Job:
Leave out the pictures and repeat the data exactly.

(Stored dataset items)
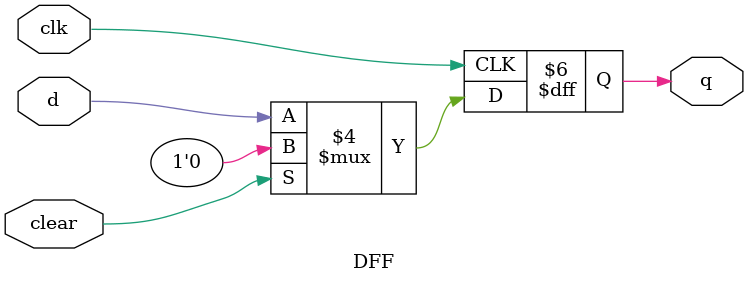
<source format=v>
module DFF(clk,clear,d,q);
	input d,clear,clk;
	output reg q;
	always@(posedge clk)
	begin
		if(clear==1)
			q = 0;
	else
		q <= d;
	end
endmodule
</source>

Task output:
<source format=v>
module DFF(clk,clear,d,q);
	input d,clear,clk;
	output reg q;
	always@(posedge clk)
	begin
		if(clear==1)
			q = 0;
	else
		q <= d;
	end
endmodule
</source>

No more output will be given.